Direct Link to Full 261-Page Report: Full text

state of the world's minorities and indigenous peoples

In the year that saw the establishment of UN Women, the new United Nations entity for gender equality and women’s empowerment, minority and indigenous women continued to face violence, discrimination and marginalization, stemming both from their identity as women and as members of disadvantaged minority groups. In Latin America, despite the election of women as heads of state in several countries, African descendant and indigenous women remain virtually invisible in public and political life. They are also the population group that has borne the brunt of armed conflict in the region, subjected to rape and sexual violence. As elsewhere, they have little hope of redress against those who assaulted them. In Europe and Oceania, migrant women face economic and social marginalization, and are often unable to access support services because of their immigration status, leaving them trapped in abusive relationships.

In 2010, women belonging to Muslim minorities in the global North choosing to wear the face veil also faced increasing pressure, with bans under discussion in many countries. In the Middle East and Africa, minority and indigenous women continue to be subjected to religious and customary legal systems that deny them their rights, while Iraqi refugee women (many of whom belong to religious minorities) elsewhere in the Middle East are increasingly vulnerable to trafficking and sexual exploitation.
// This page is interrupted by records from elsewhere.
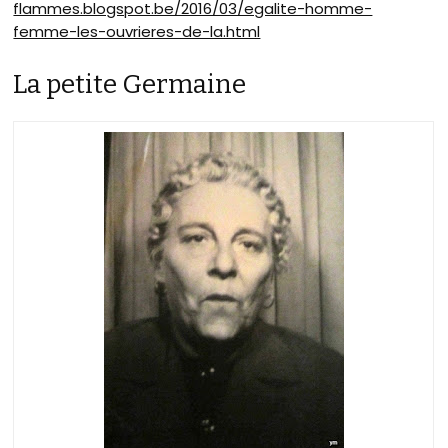
flammes.blogspot.be/2016/03/egalite-homme-
femme-les-ouvrieres-de-la.html
La petite Germaine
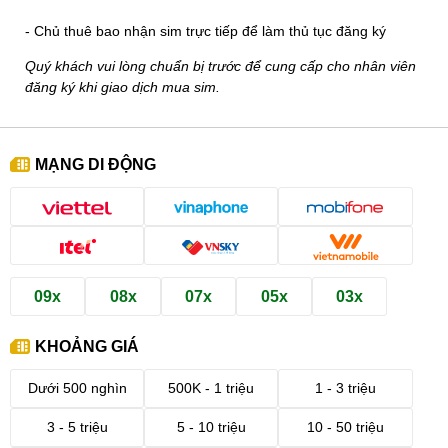
- Chủ thuê bao nhận sim trực tiếp để làm thủ tục đăng ký
Quý khách vui lòng chuẩn bị trước để cung cấp cho nhân viên
đăng ký khi giao dịch mua sim.
MẠNG DI ĐỘNG
09x
08x
07x
05x
03x
KHOẢNG GIÁ
Dưới 500 nghìn
500K - 1 triệu
1 - 3 triệu
3 - 5 triệu
5 - 10 triệu
10 - 50 triệu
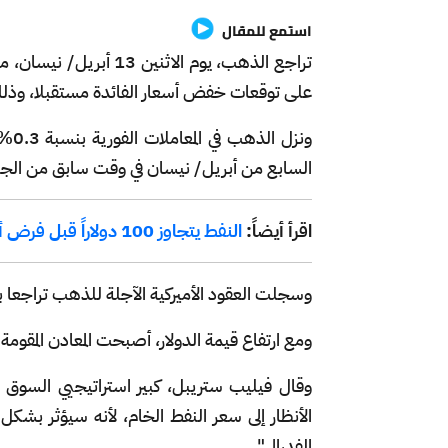
استمع للمقال
تراجع الذهب، يوم الاثني
على توقعات خفض أسعار الفائدة مستقبلا، وذلك بع
السابع من أبريل/ نيسان في وقت سابق من الج
اقرأ أيضاً:
النفط يتجاوز 100 دولاراً قبل فرض أميركا لسيطرتها على موانئ إيرانية ومضيق هرمز
وسجلت العقود الأميركية الآجلة للذهب تراجعا بنسبة 0.4% إلى 4767.40
ومع ارتفاع قيمة الدولار، أصبحت المعادن المقومة ب
وقال فيليب ستريبل، كبير استراتيجيي السوق في
الأنظار إلى سعر النفط الخام، لأنه سيؤثر بشك
الفدرالي".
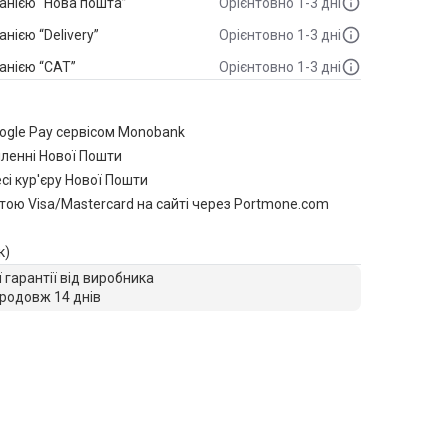
анією “Нова пошта”
Орієнтовно 1-3 дні
ією “Delivery”
Орієнтовно 1-3 дні
анією “САТ”
Орієнтовно 1-3 дні
oogle Pay сервісом Monobank
іленні Нової Пошти
сі кур'єру Нової Пошти
тою Visa/Mastercard на сайті через Portmone.com
к)
ї гарантії від виробника
родовж 14 днів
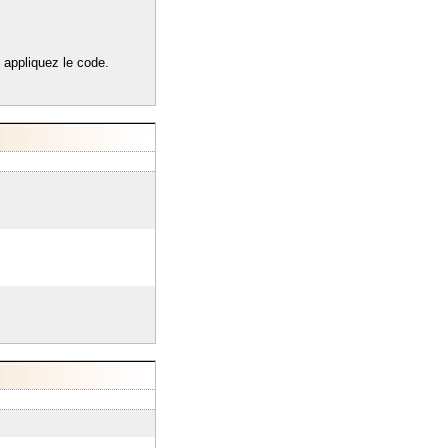
s appliquez le code.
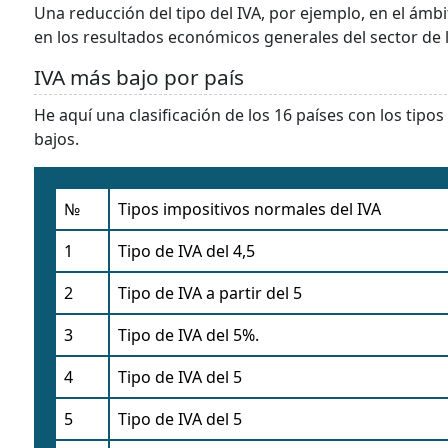
Una reducción del tipo del IVA, por ejemplo, en el ámb
en los resultados económicos generales del sector de 
IVA más bajo por país
He aquí una clasificación de los 16 países con los tip
bajos.
№
Tipos impositivos normales del IVA
1
Tipo de IVA del 4,5
2
Tipo de IVA a partir del 5
3
Tipo de IVA del 5%.
4
Tipo de IVA del 5
5
Tipo de IVA del 5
In Asia, sexual violence against women has again been used as a weapon against minority women, while land seizures are resulting in further economic marginalization of indigenous groups.

This year’s edition of State of the World’s Minorities and Indigenous Peoples presents an overview of the situation of minority and indigenous women today, and includes:

·                           Discussions of gender-based violence and armed conflict, including the violence that indigenous and minority women experience within their own communities, and the difficulties that they face in accessing justice and support from outside.

·                           Consideration of the lack of progress made towards achieving the Millennium Development Goals for minority and indigenous women, with special focus on reproductive rights and maternal mortality.

·                           Interviews and special reports on trafficking, intersectional discrimination, land seizures and women’s political representation.

·                           Overviews of the human rights situation of minorities and indigenous peoples in every major world region.

·                           'Peoples Under Threat 2011' – MRG’s unique statistical analysis and ranking of countries.